IBF世界バンタム級王者の西田凌佑(28=六島)が、WBC世界同級王者の中谷潤人(27=M・T)との王座統一戦で敗れ、ベルトを失った。

6回TKO負け。中谷の「ビッグバン」を西田の「ブラックホール」で吸い込むことはできなかった。所属ジムの枝川孝会長が「(ブラックホールは)光を通さない、(西田は)中谷のパンチも通さない。西田は謎めいてるところもある。西田の世界に入っていくというか、吸い込まれていく」と説明した新ニックネーム通り、破壊力ある中谷を封じるべく戦ったが、届かなかった。

武市晃輔トレーナーが「ここまでの準備すべてにおいて、言い訳できないぐらいやってきた」と口にするまでの調整をこなし、過去最高の状態でリングに上がった。それでも中谷に屈し、無念の敗戦となった。

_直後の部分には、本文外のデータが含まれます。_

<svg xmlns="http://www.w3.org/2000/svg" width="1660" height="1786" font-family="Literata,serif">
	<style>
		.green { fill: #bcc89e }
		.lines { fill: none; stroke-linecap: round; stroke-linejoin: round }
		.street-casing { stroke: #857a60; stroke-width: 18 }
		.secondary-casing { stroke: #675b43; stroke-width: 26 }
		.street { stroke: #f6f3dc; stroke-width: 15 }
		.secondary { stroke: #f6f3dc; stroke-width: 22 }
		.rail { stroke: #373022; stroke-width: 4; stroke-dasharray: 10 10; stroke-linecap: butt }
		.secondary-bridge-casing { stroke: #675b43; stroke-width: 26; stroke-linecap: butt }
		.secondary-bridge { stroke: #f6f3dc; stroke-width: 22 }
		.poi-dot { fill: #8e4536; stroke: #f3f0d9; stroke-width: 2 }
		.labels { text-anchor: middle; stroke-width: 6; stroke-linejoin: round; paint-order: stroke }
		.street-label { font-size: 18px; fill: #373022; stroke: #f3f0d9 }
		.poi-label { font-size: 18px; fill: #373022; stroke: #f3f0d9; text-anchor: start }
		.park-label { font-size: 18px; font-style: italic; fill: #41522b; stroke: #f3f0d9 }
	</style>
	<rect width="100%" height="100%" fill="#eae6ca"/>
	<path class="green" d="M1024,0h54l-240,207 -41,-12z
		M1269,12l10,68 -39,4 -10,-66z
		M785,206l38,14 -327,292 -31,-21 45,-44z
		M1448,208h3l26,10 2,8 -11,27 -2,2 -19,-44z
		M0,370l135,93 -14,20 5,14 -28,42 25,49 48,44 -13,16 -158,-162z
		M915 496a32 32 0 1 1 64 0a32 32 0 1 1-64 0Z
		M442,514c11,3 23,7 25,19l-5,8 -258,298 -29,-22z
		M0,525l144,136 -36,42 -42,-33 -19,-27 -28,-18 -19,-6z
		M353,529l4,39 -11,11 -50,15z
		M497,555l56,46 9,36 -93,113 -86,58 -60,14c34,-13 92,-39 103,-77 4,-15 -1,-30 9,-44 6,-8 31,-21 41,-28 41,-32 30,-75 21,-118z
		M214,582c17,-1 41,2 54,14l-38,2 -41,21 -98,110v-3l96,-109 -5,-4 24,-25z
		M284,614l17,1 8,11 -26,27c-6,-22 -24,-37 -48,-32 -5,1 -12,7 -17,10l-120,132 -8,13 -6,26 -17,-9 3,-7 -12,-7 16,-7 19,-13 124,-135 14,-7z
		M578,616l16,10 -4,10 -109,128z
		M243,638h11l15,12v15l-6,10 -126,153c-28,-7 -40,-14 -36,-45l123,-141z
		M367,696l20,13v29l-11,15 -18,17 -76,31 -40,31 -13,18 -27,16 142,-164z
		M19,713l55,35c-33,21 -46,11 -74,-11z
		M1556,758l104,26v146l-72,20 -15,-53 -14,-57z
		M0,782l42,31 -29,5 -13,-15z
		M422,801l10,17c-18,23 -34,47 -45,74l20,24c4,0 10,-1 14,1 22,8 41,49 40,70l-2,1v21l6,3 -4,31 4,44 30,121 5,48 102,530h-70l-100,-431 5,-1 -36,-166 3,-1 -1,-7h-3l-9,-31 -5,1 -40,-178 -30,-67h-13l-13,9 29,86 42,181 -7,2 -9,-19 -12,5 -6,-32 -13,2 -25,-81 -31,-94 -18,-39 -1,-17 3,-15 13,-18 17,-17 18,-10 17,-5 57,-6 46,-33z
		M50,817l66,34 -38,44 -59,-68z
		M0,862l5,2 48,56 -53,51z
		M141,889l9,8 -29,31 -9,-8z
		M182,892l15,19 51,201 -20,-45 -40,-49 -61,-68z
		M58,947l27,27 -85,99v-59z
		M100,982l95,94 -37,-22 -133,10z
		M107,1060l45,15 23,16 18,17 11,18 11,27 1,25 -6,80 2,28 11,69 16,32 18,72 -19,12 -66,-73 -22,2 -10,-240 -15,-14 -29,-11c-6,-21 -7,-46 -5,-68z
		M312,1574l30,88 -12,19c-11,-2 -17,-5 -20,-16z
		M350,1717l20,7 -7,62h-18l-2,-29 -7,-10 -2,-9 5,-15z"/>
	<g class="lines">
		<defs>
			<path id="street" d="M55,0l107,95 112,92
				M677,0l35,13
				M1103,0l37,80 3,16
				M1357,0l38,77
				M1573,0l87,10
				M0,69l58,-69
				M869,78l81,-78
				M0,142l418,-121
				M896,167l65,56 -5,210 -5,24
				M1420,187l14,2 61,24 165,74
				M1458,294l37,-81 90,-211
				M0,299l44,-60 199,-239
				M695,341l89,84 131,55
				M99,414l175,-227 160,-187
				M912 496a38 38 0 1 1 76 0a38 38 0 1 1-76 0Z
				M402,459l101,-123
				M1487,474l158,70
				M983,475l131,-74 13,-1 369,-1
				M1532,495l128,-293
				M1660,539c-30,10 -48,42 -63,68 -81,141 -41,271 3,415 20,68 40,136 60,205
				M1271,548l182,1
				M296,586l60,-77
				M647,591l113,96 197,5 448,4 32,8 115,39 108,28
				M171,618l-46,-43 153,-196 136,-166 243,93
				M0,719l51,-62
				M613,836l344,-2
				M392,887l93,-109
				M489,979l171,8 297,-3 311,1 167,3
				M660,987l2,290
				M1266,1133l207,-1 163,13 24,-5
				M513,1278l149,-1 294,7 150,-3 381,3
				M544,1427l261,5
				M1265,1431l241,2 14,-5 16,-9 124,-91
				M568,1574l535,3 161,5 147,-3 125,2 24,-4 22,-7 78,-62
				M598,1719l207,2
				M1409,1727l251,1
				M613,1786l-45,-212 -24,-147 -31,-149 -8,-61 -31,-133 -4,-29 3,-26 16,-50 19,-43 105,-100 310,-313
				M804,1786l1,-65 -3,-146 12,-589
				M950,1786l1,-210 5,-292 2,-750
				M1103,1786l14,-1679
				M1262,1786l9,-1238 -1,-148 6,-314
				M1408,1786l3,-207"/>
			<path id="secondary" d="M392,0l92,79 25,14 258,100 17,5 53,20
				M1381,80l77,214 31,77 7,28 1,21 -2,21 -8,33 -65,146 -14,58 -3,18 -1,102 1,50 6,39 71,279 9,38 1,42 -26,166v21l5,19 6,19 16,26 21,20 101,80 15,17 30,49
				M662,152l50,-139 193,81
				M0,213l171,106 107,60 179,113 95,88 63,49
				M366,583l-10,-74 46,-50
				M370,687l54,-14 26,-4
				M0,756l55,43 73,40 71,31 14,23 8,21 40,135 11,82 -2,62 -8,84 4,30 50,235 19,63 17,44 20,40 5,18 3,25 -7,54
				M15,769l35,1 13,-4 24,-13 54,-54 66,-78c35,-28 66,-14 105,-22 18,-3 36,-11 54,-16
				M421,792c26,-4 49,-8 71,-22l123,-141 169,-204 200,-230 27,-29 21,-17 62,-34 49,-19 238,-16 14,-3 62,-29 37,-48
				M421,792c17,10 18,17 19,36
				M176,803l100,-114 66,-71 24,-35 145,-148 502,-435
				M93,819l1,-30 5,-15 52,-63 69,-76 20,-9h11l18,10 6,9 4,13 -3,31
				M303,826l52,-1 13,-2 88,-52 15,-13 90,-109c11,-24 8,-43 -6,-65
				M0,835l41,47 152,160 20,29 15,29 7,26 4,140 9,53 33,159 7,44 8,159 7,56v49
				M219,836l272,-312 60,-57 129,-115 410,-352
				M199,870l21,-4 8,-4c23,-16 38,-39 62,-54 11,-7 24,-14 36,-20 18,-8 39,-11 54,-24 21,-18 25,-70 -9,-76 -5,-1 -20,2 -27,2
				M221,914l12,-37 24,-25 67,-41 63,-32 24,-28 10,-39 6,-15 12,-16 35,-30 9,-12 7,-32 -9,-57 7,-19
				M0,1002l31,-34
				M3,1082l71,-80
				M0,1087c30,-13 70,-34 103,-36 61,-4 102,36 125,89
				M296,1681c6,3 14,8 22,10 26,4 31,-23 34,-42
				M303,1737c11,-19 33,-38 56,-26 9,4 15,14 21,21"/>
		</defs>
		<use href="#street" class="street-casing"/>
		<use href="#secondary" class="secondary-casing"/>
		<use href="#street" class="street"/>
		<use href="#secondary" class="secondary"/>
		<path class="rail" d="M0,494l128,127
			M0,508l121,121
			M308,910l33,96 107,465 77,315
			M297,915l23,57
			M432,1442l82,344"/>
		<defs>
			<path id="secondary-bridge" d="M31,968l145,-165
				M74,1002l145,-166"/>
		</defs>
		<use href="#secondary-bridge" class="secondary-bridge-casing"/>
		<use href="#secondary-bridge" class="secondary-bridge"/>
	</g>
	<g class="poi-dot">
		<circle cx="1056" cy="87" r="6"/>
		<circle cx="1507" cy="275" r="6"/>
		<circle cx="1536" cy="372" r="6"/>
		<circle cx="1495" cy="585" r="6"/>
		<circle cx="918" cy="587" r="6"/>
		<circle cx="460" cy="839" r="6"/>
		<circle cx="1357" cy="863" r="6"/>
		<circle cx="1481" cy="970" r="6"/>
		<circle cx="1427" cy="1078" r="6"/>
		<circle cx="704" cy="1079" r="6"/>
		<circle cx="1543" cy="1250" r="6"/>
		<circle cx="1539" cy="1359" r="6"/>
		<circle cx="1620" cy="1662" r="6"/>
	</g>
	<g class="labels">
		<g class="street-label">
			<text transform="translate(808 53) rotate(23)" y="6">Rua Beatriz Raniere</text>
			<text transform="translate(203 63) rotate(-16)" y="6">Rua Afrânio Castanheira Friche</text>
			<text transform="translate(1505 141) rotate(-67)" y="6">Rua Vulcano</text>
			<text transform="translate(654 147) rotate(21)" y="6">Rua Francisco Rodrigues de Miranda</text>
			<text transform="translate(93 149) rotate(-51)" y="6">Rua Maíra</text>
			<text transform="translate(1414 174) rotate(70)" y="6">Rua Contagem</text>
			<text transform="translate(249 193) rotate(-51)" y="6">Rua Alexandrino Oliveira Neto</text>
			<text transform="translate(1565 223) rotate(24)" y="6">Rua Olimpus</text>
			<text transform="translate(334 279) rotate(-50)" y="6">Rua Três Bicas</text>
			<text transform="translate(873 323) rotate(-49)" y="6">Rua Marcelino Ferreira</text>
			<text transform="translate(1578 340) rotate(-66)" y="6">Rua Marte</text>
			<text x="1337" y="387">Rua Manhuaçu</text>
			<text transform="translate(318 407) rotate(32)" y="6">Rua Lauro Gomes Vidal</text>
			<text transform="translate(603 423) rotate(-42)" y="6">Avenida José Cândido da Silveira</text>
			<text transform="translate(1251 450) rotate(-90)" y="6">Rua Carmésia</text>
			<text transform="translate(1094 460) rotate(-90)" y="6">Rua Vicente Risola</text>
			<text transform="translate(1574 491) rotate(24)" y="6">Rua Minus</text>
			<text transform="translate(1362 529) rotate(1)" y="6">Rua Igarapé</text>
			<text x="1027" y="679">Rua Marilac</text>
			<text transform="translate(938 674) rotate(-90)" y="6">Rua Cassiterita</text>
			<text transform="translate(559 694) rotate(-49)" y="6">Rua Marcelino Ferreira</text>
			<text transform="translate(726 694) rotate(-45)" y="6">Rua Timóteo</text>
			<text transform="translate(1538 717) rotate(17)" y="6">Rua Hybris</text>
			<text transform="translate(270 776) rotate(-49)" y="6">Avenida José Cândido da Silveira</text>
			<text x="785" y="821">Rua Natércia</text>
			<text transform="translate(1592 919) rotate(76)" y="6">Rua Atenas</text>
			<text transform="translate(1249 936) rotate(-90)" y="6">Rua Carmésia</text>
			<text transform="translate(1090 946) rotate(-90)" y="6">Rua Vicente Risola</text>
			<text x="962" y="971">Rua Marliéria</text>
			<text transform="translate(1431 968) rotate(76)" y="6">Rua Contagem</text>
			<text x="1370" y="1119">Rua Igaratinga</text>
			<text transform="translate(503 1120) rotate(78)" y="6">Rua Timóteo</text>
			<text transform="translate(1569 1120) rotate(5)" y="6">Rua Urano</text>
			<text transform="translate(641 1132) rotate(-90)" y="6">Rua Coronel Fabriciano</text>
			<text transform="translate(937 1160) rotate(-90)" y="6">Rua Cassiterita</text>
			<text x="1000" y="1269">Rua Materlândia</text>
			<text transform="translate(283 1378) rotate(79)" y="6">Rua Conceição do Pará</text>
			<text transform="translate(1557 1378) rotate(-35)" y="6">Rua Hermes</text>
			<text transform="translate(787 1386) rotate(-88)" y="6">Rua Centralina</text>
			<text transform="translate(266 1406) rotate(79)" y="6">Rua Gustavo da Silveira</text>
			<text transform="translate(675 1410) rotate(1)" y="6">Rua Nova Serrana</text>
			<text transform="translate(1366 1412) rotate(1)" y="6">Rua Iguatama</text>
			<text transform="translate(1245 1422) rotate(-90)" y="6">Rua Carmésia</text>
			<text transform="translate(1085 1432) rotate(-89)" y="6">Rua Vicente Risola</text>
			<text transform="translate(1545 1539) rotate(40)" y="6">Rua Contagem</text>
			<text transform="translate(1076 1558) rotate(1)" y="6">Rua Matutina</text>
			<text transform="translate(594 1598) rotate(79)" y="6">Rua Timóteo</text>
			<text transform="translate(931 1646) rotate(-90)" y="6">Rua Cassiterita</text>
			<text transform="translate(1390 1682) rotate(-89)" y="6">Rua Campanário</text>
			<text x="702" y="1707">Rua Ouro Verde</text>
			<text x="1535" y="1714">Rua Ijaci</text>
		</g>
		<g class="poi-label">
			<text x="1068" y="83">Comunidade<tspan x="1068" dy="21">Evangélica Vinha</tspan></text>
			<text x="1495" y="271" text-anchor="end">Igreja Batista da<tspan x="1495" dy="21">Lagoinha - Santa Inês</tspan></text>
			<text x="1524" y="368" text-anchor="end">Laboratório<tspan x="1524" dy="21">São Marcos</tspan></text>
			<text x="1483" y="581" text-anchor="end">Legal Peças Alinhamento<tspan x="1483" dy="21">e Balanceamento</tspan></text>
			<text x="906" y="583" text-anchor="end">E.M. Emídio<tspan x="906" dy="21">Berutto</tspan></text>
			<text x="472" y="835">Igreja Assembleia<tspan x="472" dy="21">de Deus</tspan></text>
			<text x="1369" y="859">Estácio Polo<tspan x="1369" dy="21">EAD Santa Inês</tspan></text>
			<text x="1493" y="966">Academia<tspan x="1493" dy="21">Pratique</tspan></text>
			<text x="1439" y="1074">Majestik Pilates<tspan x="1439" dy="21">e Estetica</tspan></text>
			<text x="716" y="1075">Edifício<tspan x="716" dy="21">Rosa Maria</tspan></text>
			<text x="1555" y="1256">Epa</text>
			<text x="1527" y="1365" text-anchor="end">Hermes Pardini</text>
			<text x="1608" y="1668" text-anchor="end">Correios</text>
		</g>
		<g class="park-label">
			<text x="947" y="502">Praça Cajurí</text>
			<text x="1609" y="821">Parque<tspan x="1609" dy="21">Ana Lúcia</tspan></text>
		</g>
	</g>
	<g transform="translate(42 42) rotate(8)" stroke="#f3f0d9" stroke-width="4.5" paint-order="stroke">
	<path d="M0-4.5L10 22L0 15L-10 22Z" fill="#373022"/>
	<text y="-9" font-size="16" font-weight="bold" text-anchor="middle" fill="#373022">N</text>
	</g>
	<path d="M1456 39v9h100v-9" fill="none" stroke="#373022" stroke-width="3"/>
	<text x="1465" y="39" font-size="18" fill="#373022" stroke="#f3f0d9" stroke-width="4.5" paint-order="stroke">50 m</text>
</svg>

2団体制覇を目指し、家族とともに戦った。家では近大の同級生で、全日本女子選手権バンタム級3連覇の実績を持つ妻沙捺さんのサポートを受けた。たわいもない会話が癒やしとなるだけでなく、日々の気遣いやリカバリー食にキクラゲ入りおじやを準備するなど伴走。沙捺さんがサウスポーだったことで「今回は結構聞いてます」と意見に耳を傾け、家では連日のように向き合って“仮想中谷”となってもらってイメージを膨らませた。試合には3月で1歳になった長女莉奈ちゃんも応援に駆け付けて家族の力を結集。それでも中谷の壁を破ることはできなかった。

【ラウンドVTR】

1回 中谷は30戦全勝、西田は10戦全勝。サウスポーの全勝王者同士が王座統一戦を迎えた。出だしで中谷が猛攻をしかけた。得意の右アッパーを軸に、左フックを強振。西田はガードをがっちり固めて、カウンターの左ボディーフックをヒットさせる。1回から激しい打ち合いとなった。ニッカン採点は中谷10-9 

2回 西田はガードを高く掲げて、じりじりと前進。相手のパンチをブロックして、左ボディーアッパーを軸に攻める。中谷は左フックを強く振っていく。接近戦で左フックを当て、右アッパーを相手のガードをこじ開けるように、連打を何度も繰り出した。ニッカン採点は中谷10-9

3回 西田は左フックをカウンターでヒットさせて、中谷のクリンチを引き出した。前進しつつ、左ストレートも顔面にヒット。中谷はフックに力を込めるが、ラフになって精度が甘くなる。お互いにボディーも攻め合った。ニッカン採点は西田10-9 

4回 西田はコンパクトで最短距離をいくストレートで中谷の顔面を何度もとらえる。左のカウンターもヒット。西田は接近戦でも細かいパンチを的確にヒット。中谷は強振のフックが多く、ヒットが少ない。ニッカン採点は西田10-9

5回 中谷が左ストレートのクリーンヒットを軸に一気にラッシュに入る。西田のクリンチを振りほどいて、チャンスに一気にたたみかけた。偶然のバッティングで西田の右目上が腫れ上がり、終盤にはドクターのチェックが入った。ニッカン採点は中谷10-9 

6回 中谷はゴングから前に出て攻勢をかける。右フック、左ストレートをヒット。左のワイルドなフックで、西田の右目にガードの上から打撃を加えていく。西田は左ボディーフックで反撃したが、右目上は大きく腫れ上がり、ほぼ目が閉じている状況となった。ニッカン採点は中谷10-9

◆西田凌佑(にしだ・りょうすけ)1996年(平8)8月7日、奈良県香芝市生まれ。中学時代は陸上部で長距離専門。王寺工からボクシングを始め、国体で優勝。近大卒業後は大手パンメーカーに就職も六島ジム武市トレーナーの熱烈勧誘もあり、同ジムに入門。19年10月、タイ・バンコクでプロデビュー。21年4月、元世界王者・比嘉大吾とのWBOアジアパシフィック・バンタム級タイトル戦で金星。同タイトルを3回防衛。昨年5月にIBF世界同級王座を獲得した。身長170センチの左ボクサー。23年3月に全日本女子選手権バンタム級3連覇の元ボクサーで大学の同級生、沙捺(さな)夫人と結婚。24年3月27日に長女が誕生。